Em uma demonstração, foram necessários cerca de quatro minutos para criar aproximadamente 20 vídeos de saudação personalizados.

Jadoun disse que sua equipe poderia produzir até 10 mil vídeos por dia. Para trabalhos maiores e dentro do prazo, ela alugará unidades de processamento gráfico.

A IA generativa também pode remover barreiras linguísticas, o que é especialmente útil em um país tão diverso. O avatar de Rathore pode ser programado para falar idiomas regionais para alcançar os cantos mais remotos da Índia.

Os partidos políticos não estão apenas enviando mensagens de vídeo aos eleitores, mas também usando vozes clonadas para ligar diretamente para as pessoas, tudo isso com a ajuda de chatbots como o ChatGPT.

No passado, quando um representante do partido ligava para os eleitores, eles desligavam, “mas agora, quando um líder local pronuncia o nome de um eleitor, ele imediatamente chama sua atenção”, afirmou Rathore.

Durante a conversa, o chatbot pergunta sobre programas do governo local que oferecem eletricidade gratuita ou financiamento para startups.
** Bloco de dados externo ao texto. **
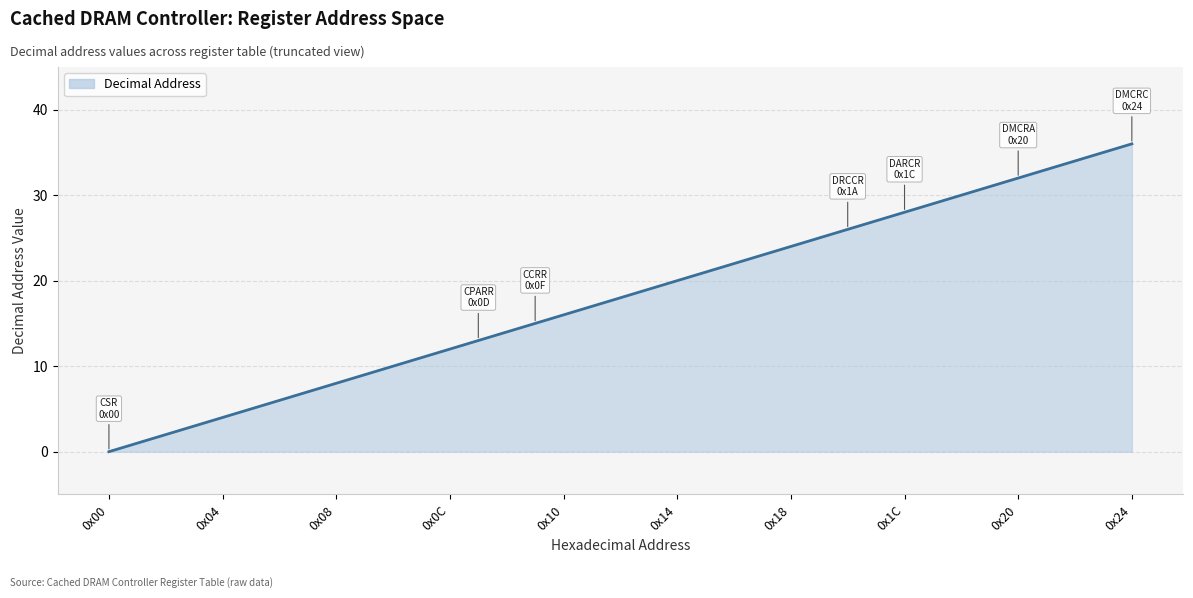

What is the sum of all values?

666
Segundo Jadoun, as chamadas foram gravadas e transcritas para controle de qualidade e treinamento de IA.

Rathore afirma que gastou cerca de US$ 24 mil (cerca de R$ 126 mil) de seu próprio dinheiro para alcançar cerca de 1,2 milhão de pessoas por meio de suas mensagens de vídeo e chamadas telefônicas e para receber informações sobre quem não respondeu. Para ele, isso é um investimento em seu futuro com o BJP.

Nikhil Pahwa, editor da MediaNama, que cobre a mídia digital na Índia, disse que as mensagens personalizadas podem ser particularmente poderosas entre os indianos.

— A Índia é um país onde as pessoas adoram tirar fotos com imitadores de celebridades. Portanto, se elas receberem uma ligação, digamos, do primeiro-ministro, e ele falar como se as conhecesse, onde vivem e quais são seus problemas, elas ficarão realmente entusiasmadas com isso — concluiu.